_Task description:_
Print, exactly as they stand, the lines below from the one that has "either QuickBooks Desktop" to the one that has "Whom We Teach", inclusive, leaving out the pictures.

-*-

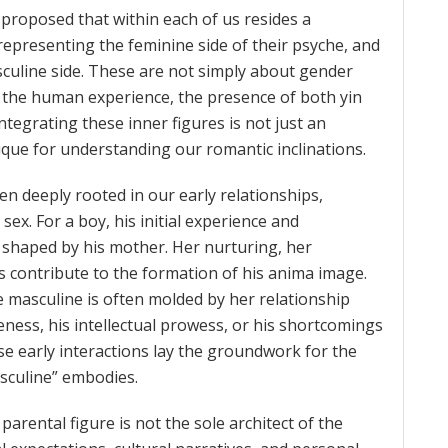
 proposed that within each of us resides a
representing the feminine side of their psyche, and
uline side. These are not simply about gender
 of the human experience, the presence of both yin
ntegrating these inner figures is not just an
nique for understanding our romantic inclinations.
n deeply rooted in our early relationships,
sex. For a boy, his initial experience and
y shaped by his mother. Her nurturing, her
s contribute to the formation of his anima image.
the masculine is often molded by her relationship
veness, his intellectual prowess, or his shortcomings
se early interactions lay the groundwork for the
asculine” embodies.
parental figure is not the sole architect of the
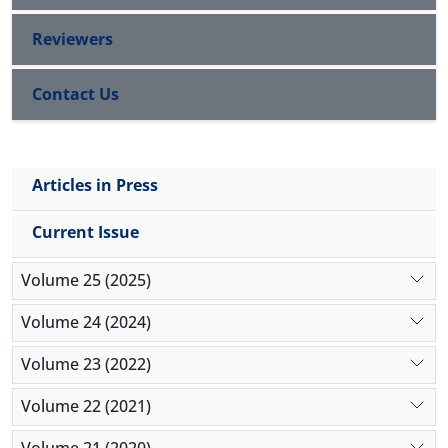
Reviewers
Contact Us
Articles in Press
Current Issue
Volume 25 (2025)
Volume 24 (2024)
Volume 23 (2022)
Volume 22 (2021)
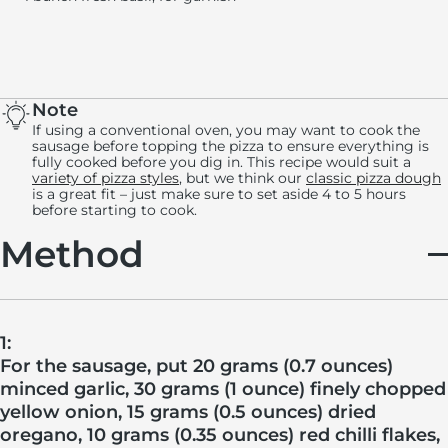
Note
If using a conventional oven, you may want to cook the
sausage before topping the pizza to ensure everything is
fully cooked before you dig in. This recipe would suit a
variety of pizza styles
, but we think our
classic pizza dough
is a great fit – just make sure to set aside 4 to 5 hours
before starting to cook.
Method
1:
For the sausage, put 20 grams (0.7 ounces)
minced garlic, 30 grams (1 ounce) finely chopped
yellow onion, 15 grams (0.5 ounces) dried
oregano, 10 grams (0.35 ounces) red chilli flakes,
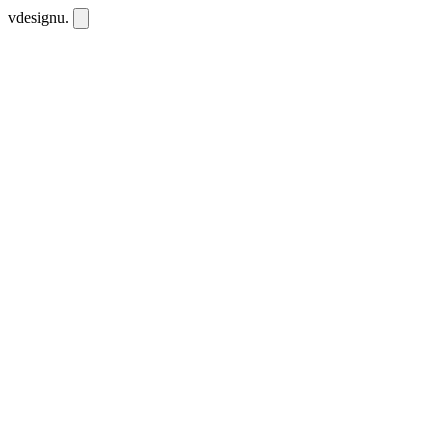
vdesignu
.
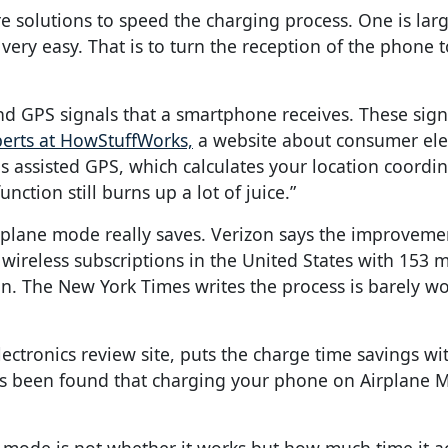
olutions to speed the charging process. One is large
very easy. That is to turn the reception of the phone t
and GPS signals that a smartphone receives. These sig
erts at HowStuffWorks,
a website about consumer elec
 assisted GPS, which calculates your location coordin
nction still burns up a lot of juice.”
plane mode really saves. Verizon says the improvemen
wireless subscriptions in the United States with 153 m
ion. The New York Times writes the process is barely w
ectronics review site, puts the charge time savings wi
 has been found that charging your phone on Airplane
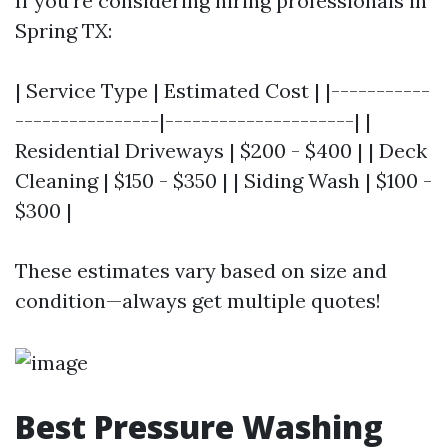
If you're considering hiring professionals in
Spring TX:
| Service Type | Estimated Cost | |-----------
----------------|---------------------| |
Residential Driveways | $200 - $400 | | Deck
Cleaning | $150 - $350 | | Siding Wash | $100 -
$300 |
These estimates vary based on size and
condition—always get multiple quotes!
Best Pressure Washing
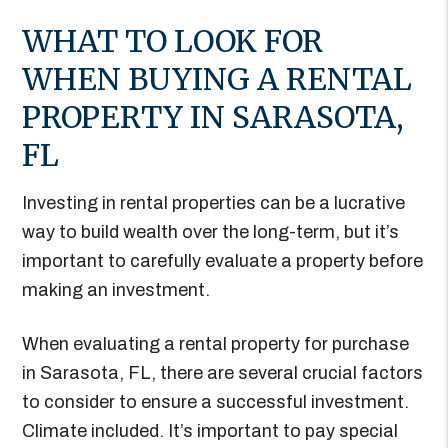
WHAT TO LOOK FOR
WHEN BUYING A RENTAL
PROPERTY IN SARASOTA,
FL
Investing in rental properties can be a lucrative
way to build wealth over the long-term, but it’s
important to carefully evaluate a property before
making an investment.
When evaluating a rental property for purchase
in Sarasota, FL, there are several crucial factors
to consider to ensure a successful investment.
Climate included. It’s important to pay special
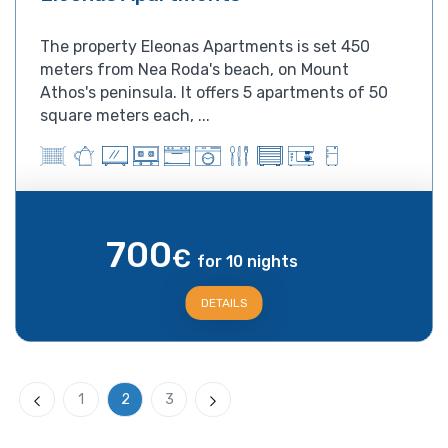
The property Eleonas Apartments is set 450
meters from Nea Roda's beach, on Mount
Athos's peninsula. It offers 5 apartments of 50
square meters each, ...
700
€
for 10 nights
DETAILS
1
2
3
Previous
Next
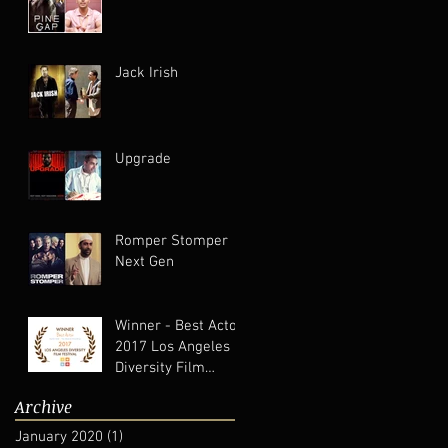
Jack Irish
Upgrade
Romper Stomper
Next Gen
Winner - Best Actor
2017 Los Angeles
Diversity Film
Festival
Archive
January 2020
(1)
1 post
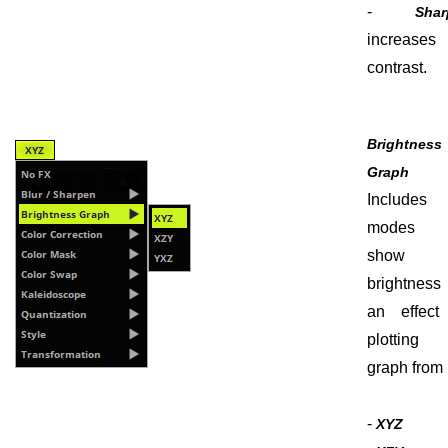
-
Shar
increases 
contrast.
Brightness
Graph
Include
modes 
show t
brightness
an effect
plottin
graph from i
-
XYZ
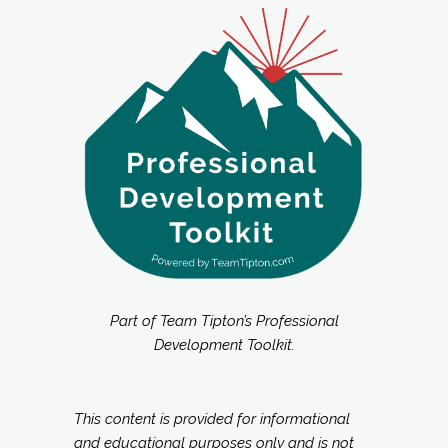
Part of Team Tipton’s Professional
Development Toolkit.
This content is provided for informational
and educational purposes only and is not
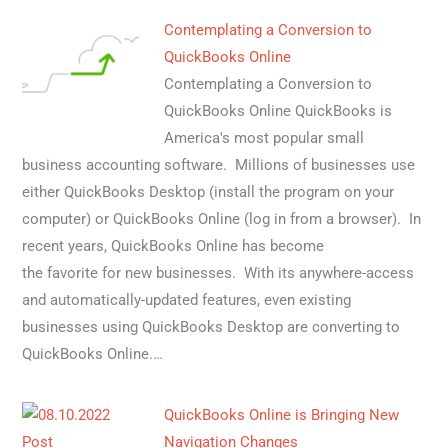
Contemplating a Conversion to
QuickBooks Online
Contemplating a Conversion to
QuickBooks Online QuickBooks is
America's most popular small
business accounting software. Millions of businesses use
either QuickBooks Desktop (install the program on your
computer) or QuickBooks Online (log in from a browser). In
recent years, QuickBooks Online has become
the favorite for new businesses. With its anywhere-access
and automatically-updated features, even existing
businesses using QuickBooks Desktop are converting to
QuickBooks Online.…
QuickBooks Online is Bringing New
Navigation Changes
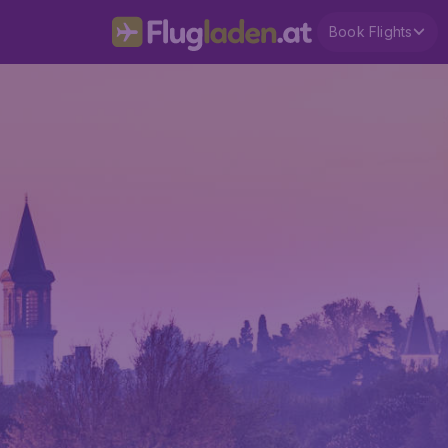
Book Flights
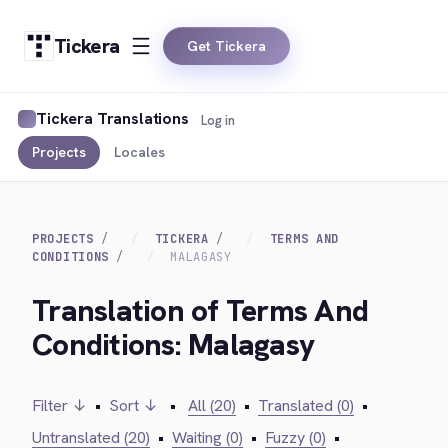
Tickera
Get Tickera
Tickera Translations
Log in
Projects
Locales
PROJECTS
TICKERA
TERMS AND
CONDITIONS
MALAGASY
Translation of Terms And
Conditions: Malagasy
Filter ↓
•
Sort ↓
•
All (20)
•
Translated (0)
•
Untranslated (20)
•
Waiting (0)
•
Fuzzy (0)
•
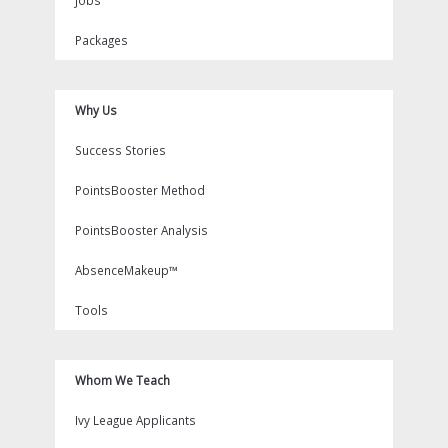
Jobs
Packages
Why Us
Success Stories
PointsBooster Method
PointsBooster Analysis
AbsenceMakeup™
Tools
Whom We Teach
Ivy League Applicants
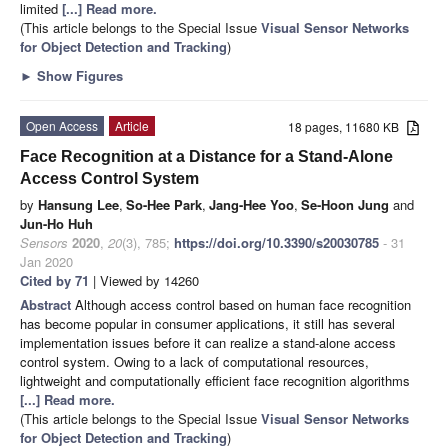
limited
[...] Read more.
(This article belongs to the Special Issue
Visual Sensor Networks
for Object Detection and Tracking
)
►
Show Figures
Open Access
Article
18 pages, 11680 KB
Face Recognition at a Distance for a Stand-Alone
Access Control System
by
Hansung Lee
,
So-Hee Park
,
Jang-Hee Yoo
,
Se-Hoon Jung
and
Jun-Ho Huh
Sensors
2020
,
20
(3), 785;
https://doi.org/10.3390/s20030785
- 31
Jan 2020
Cited by 71
| Viewed by 14260
Abstract
Although access control based on human face recognition
has become popular in consumer applications, it still has several
implementation issues before it can realize a stand-alone access
control system. Owing to a lack of computational resources,
lightweight and computationally efficient face recognition algorithms
[...] Read more.
(This article belongs to the Special Issue
Visual Sensor Networks
for Object Detection and Tracking
)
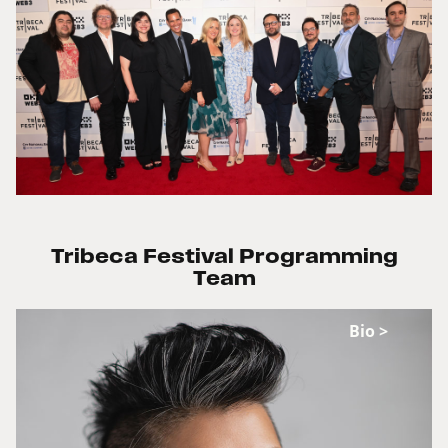
Tribeca Festival Programming
Team
Bio >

-*-

_Solved exercise:_
either QuickBooks Desktop (install the program on your
computer) or QuickBooks Online (log in from a browser). In
recent years, QuickBooks Online has become
the favorite for new businesses. With its anywhere-access
and automatically-updated features, even existing
businesses using QuickBooks Desktop are converting to
QuickBooks Online.…
QuickBooks Online is Bringing New
Navigation Changes
Book Flights
Tickera
Get Tickera
Tickera Translations
Log in
Projects
Locales
PROJECTS
TICKERA
TERMS AND
CONDITIONS
MALAGASY
Translation of Terms And
Conditions: Malagasy
Filter ↓
•
Sort ↓
•
All (20)
•
Translated (0)
•
Untranslated (20)
•
Waiting (0)
•
Fuzzy (0)
•
Jobs
Packages
Why Us
Success Stories
PointsBooster Method
PointsBooster Analysis
AbsenceMakeup™
Tools
Whom We Teach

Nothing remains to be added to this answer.